I recently covered the report on shale gas by a consortium of environmental organisations headed by the RSPB. I described the report's claim that a study of a shale gas field in the Colorado had found significantly elevated noise levels, and noted its failure to report that the underlying study was actually a model simulation.
Commenters observed that the longer, technical version of the report did in fact describe the Colorado study correctly, and I wondered at the time if this was an isolated discrepancy or whether the short version was systematically hyped up. I have had no time to investigate further but was interested to see this blog post on the website of the Centre for Ecology and Hydrology (CEH), who had reviewed the long version of the report.

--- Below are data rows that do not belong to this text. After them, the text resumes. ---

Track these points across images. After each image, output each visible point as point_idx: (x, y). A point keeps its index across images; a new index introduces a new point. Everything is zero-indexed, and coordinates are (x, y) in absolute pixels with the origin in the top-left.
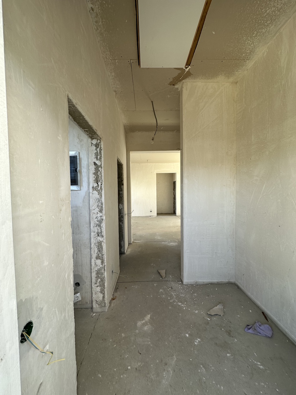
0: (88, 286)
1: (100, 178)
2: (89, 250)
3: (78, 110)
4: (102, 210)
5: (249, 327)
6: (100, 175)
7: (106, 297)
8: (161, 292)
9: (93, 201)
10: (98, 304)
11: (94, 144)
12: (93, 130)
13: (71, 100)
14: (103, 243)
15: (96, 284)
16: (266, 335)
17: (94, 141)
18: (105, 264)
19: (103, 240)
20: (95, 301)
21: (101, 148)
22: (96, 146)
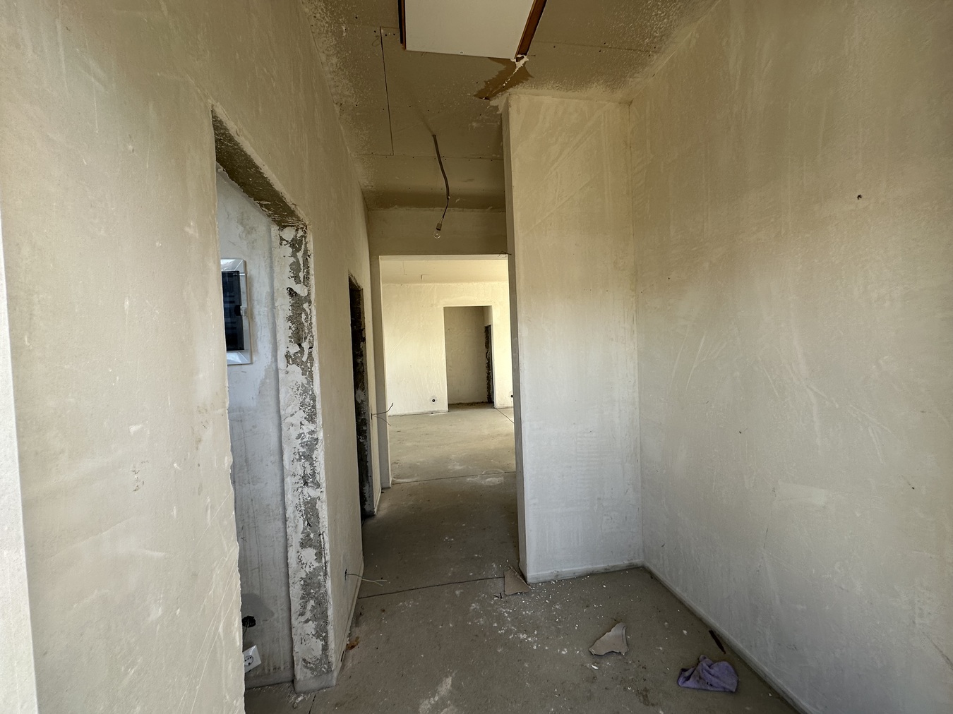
0: (278, 622)
1: (307, 331)
2: (280, 524)
3: (242, 151)
4: (315, 414)
5: (687, 674)
6: (306, 321)
7: (332, 646)
8: (474, 609)
9: (287, 392)
10: (311, 669)
11: (287, 241)
12: (285, 204)
13: (221, 122)
14: (319, 503)
15: (302, 614)
16: (724, 688)
17: (289, 234)
18: (328, 558)
19: (319, 494)
20: (301, 659)
21: (306, 251)
22: (293, 246)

Dr Andrew Singer, a soil, water and air pollution scientist from CEH was contracted by the consortium partnership responsible for the report to spend four days to review its scientific content. His role was to provide an independent peer review of the science case put forward in the evidence report’s’ literature review; this was not a systematic review. Dr Singer evaluated the evidence in the report in a similar manner to that used for many literature review papers in scientific journals.
Dr Singer did not examine, or review, the ‘Are we fit to frack?’ summary report published alongside the evidence report. This summary report made ten recommendations related to the potential environmental impacts from the shale gas industry which have been widely reported including on BBC Online.
I have emailed Dr Singer to see if he had become aware of other discrepancies between the two versions, but he tells me that he has not even looked at the short version.